-- TEXT SHOWN --
——————

Reputation: 1913
I'm looking for a way to read the text contents (i.e. no HTML code) of HTML elements with arbitrary degrees of nesting.
If there were no nesting it would be easy enough, but since HTML isn't a regular language, others with the same problem have been told to use (X)HTML parsers.
Is it possible to do this with beautiful soup? Something like:
page = soup.find('*').getText() # obviously this won't give xpath info
I can imagine using a generator to feed different tag names into the find
function, but I won't know what the tag names are. I would also need to return something like an xpath reference to the element with the text so that I would know the source of the contents that are eventually returned from the find
function.
So, for the following HTML:
<div>
text of div 1
<span>
text of span 1
<span>
text of span 2
</span>
</span>
</div>
I would need a function to return something like:
('text of div 1', '/div'), ('text of span 1', '/div/span'), ('text of span 2', '/div/span/span')
Upvotes: 3
Views: 92
Reputation: 7248
I've written a recursive function that'll return the XPATHs of all the texts in the tag in a dictionary with the following format:
{'xpath1': {'text': 'text1'}, 'xpath2': {'text': 'text2'}, ...}
Code:
from bs4 import BeautifulSoup, NavigableString
def get_xpaths_dict(soup, xpaths={}, curr_path=''):
curr_path += '/{}'.format(soup.name)
for item in soup.contents:
if isinstance(item, NavigableString):
if item.strip():
try:
xpaths[curr_path]['count'] += 1
count = xpaths[curr_path]['count']
curr_path += '[{}]'.format(count)
xpaths[curr_path] = {'text': item.strip()}
except KeyError:
xpaths[curr_path] = {'text': item.strip(), 'count': 1}
else:
xpaths = get_xpaths_dict(item, xpaths, curr_path)
return xpaths
html = '''<div>
text of div 1
<span>
text of span 1.1
<span>
text of span 2.1
</span>
<span>
text of span 2.2
<span>
text of span 3
</span>
</span>
</span>
</div>'''
soup = BeautifulSoup(html, 'html.parser')
xpaths = get_xpaths_dict(soup.div)
print(xpaths)
Output:
{'/div': {'text': 'text of div 1', 'count': 1}, '/div/span': {'text': 'text of span 1.1', 'count': 1}, '/div/span/span': {'text': 'text of span 2.1', 'count': 2}, '/div/span/span[2]': {'text': 'text of span 2.2'}, '/div/span/span[2]/span': {'text': 'text of span 3', 'count': 1}}
I know this is not the format in which you were expecting the output. But, you can convert this into any format you want. For example, to convert this into your expected output, simply do the following:
expected_output = [(v['text'], k) for k, v in xpaths.items()]
print(expected_output)
Output:
[('text of div 1', '/div'), ('text of span 1.1', '/div/span'), ('text of span 2.1', '/div/span/span'), ('text of span 2.2', '/div/span/span[2]'), ('text of span 3', '/div/span/span[2]/span')]
Some explanation:
The extra key count
in the dictionary is used to store the number of tags with the same name in the current tag. Using this format (dictionary) optimizes the code a lot. You will visit each tag only once.

——————

-- EXTRACTED RECORDS --
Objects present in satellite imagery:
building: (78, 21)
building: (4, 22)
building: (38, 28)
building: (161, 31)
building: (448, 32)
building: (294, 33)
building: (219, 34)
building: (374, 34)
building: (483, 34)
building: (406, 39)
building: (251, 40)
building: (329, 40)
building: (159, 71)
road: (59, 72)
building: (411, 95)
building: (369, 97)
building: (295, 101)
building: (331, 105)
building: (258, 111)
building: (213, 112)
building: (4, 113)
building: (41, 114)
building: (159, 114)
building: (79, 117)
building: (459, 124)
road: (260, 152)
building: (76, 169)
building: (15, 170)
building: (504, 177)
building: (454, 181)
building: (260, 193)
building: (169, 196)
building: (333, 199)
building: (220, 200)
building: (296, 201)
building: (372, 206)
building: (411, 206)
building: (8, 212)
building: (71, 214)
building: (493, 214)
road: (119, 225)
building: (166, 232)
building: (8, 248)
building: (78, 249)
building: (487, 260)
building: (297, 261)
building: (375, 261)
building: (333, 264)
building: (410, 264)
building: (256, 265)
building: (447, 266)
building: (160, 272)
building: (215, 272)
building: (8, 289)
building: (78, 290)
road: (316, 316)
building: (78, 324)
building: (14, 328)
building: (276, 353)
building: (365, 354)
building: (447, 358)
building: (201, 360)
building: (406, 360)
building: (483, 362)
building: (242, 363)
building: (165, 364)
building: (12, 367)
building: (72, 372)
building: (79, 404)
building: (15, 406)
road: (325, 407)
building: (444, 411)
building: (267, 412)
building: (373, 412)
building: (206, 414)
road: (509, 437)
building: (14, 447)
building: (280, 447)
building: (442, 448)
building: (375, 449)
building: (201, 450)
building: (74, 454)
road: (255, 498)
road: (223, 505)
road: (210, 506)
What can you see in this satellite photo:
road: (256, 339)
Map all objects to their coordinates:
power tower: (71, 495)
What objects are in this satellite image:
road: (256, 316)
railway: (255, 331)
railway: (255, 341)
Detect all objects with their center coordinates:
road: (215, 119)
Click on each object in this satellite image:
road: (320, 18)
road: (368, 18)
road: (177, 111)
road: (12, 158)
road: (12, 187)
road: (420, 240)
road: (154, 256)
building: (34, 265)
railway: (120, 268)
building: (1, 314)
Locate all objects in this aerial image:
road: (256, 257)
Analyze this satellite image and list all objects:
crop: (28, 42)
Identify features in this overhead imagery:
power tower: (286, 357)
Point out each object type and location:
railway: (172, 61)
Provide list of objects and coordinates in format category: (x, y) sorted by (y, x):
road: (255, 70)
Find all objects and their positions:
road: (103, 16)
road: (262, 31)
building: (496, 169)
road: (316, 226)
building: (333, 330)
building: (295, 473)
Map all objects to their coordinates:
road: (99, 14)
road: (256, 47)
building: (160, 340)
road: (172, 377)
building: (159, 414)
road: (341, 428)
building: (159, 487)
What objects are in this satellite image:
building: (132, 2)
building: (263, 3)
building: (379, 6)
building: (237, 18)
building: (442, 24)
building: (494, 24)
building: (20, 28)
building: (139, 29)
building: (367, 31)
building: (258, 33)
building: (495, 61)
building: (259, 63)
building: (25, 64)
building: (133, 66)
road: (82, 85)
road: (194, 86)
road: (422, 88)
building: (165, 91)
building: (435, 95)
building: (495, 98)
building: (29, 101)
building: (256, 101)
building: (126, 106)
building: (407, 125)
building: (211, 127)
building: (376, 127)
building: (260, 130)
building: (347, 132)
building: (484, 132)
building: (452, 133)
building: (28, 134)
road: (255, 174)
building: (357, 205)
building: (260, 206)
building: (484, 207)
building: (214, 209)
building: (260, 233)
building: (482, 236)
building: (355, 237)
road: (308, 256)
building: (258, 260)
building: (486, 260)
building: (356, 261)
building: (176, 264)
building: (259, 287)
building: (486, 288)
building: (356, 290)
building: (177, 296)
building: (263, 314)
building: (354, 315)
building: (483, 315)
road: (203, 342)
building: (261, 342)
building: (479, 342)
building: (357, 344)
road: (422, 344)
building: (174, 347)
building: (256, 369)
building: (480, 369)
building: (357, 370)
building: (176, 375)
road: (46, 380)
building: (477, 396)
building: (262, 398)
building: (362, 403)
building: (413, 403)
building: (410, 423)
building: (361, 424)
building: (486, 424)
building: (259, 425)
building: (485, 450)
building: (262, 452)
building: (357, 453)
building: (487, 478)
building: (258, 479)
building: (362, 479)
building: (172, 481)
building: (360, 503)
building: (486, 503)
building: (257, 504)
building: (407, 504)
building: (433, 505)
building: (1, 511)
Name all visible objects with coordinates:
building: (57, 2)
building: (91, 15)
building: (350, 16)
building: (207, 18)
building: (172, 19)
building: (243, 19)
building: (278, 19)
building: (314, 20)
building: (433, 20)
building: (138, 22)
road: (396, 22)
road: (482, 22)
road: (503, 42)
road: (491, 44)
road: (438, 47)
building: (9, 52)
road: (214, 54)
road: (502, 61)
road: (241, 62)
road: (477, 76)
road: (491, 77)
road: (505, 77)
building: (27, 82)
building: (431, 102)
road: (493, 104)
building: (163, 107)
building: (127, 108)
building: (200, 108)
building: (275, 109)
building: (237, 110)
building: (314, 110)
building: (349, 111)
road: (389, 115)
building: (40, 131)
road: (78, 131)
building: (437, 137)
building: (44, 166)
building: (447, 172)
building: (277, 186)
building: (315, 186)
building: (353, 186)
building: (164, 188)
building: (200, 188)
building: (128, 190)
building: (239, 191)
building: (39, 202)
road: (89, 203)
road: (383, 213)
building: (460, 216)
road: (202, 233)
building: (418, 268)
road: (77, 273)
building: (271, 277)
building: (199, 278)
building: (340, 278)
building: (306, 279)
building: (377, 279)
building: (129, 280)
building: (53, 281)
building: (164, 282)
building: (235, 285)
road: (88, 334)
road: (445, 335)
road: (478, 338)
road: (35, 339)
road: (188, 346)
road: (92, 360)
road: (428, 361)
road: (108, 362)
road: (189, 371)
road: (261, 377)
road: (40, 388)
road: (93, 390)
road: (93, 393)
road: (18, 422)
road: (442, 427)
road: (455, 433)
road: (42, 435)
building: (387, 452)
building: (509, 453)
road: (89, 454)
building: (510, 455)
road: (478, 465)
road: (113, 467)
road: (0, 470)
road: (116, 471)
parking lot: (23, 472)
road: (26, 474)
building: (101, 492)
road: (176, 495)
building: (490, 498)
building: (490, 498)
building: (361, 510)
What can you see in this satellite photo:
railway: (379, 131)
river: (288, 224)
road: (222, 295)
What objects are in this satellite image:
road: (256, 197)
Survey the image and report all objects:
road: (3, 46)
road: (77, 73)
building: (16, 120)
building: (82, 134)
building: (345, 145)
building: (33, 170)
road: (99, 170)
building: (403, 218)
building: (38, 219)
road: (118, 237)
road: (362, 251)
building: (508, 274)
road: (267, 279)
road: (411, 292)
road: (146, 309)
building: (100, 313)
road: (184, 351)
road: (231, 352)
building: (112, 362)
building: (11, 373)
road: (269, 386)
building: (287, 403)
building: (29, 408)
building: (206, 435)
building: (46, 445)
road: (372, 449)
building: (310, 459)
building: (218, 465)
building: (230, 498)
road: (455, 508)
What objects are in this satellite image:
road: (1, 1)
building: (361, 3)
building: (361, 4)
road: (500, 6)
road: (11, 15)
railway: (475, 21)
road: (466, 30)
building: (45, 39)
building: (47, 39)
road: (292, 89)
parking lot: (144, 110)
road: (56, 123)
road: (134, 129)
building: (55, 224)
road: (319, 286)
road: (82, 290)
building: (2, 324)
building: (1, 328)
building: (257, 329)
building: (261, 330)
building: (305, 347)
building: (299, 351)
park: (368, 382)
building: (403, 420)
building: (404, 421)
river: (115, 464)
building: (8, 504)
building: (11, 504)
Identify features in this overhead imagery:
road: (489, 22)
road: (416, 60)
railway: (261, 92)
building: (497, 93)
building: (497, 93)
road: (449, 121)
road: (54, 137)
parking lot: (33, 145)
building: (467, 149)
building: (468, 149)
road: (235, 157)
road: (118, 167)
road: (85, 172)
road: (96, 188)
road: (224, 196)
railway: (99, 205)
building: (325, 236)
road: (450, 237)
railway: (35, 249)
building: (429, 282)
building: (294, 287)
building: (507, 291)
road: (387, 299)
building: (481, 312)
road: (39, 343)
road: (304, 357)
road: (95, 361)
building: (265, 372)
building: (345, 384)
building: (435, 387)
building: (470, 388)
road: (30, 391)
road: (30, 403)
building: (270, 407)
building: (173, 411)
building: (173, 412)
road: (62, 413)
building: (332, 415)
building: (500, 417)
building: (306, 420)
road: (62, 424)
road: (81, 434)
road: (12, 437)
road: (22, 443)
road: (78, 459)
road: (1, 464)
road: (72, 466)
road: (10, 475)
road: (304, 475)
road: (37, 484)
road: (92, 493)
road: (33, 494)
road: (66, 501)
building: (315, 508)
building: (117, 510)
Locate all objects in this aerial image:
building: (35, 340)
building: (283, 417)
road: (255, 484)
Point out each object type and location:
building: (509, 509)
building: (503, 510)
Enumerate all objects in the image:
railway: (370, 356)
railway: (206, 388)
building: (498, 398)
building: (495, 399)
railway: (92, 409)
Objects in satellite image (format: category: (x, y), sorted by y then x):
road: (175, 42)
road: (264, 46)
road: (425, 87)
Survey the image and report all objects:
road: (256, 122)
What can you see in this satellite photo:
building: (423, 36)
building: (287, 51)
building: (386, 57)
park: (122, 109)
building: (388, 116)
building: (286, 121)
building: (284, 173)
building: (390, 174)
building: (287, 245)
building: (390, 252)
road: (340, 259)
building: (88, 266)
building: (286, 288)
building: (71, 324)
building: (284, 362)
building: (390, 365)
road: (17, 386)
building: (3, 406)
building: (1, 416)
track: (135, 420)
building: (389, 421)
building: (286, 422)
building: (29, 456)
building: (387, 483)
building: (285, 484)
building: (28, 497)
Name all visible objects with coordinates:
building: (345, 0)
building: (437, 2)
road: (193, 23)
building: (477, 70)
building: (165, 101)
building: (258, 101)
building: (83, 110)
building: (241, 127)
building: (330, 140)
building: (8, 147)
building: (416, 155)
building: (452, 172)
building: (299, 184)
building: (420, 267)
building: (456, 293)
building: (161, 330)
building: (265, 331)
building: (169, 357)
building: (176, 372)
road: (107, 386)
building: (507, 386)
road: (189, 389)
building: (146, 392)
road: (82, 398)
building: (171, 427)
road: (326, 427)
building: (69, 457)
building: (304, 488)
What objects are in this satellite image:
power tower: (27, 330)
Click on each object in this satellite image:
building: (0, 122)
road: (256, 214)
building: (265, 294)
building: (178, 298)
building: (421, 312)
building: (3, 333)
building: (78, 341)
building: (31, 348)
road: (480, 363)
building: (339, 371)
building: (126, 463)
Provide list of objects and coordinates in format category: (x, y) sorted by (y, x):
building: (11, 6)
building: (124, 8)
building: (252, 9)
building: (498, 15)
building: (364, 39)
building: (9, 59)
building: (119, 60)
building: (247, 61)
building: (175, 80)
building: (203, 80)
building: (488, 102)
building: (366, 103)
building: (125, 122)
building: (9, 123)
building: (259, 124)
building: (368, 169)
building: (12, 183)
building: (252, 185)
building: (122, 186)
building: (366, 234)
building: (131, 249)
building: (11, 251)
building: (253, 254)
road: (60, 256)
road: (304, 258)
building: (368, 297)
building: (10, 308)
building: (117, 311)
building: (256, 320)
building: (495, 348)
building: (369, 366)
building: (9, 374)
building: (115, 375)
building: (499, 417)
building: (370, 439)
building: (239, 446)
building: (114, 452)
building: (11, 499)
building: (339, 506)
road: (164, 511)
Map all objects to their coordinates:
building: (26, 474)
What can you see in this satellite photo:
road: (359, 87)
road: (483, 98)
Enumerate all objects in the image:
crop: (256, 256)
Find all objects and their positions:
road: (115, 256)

——————

-- CHALLENGE A --
Reproduce word for word the part of the Beautiful Soup thread that opens with the words containing "Reputation: 1913" and closes with "use (X)HTML parsers.".
-- CHALLENGE B --
Summarize the Beautiful Soup thread in two sentences.
-- CHALLENGE C --
In the Beautiful Soup thread, what is the extra key count in the dictionary used for?
Work only from the Beautiful Soup thread, not the records.

-- TASK RESULT A --
Reputation: 1913
I'm looking for a way to read the text contents (i.e. no HTML code) of HTML elements with arbitrary degrees of nesting.
If there were no nesting it would be easy enough, but since HTML isn't a regular language, others with the same problem have been told to use (X)HTML parsers.

-- TASK RESULT B --
A user asks whether Beautiful Soup can read the text of HTML elements with arbitrary nesting and also return something like an xpath reference to each element holding the text. A reply offers a recursive function that returns a dictionary of xpaths and their texts, which can then be converted into a list of (text, xpath) tuples.

-- TASK RESULT C --
It stores the number of tags with the same name in the current tag.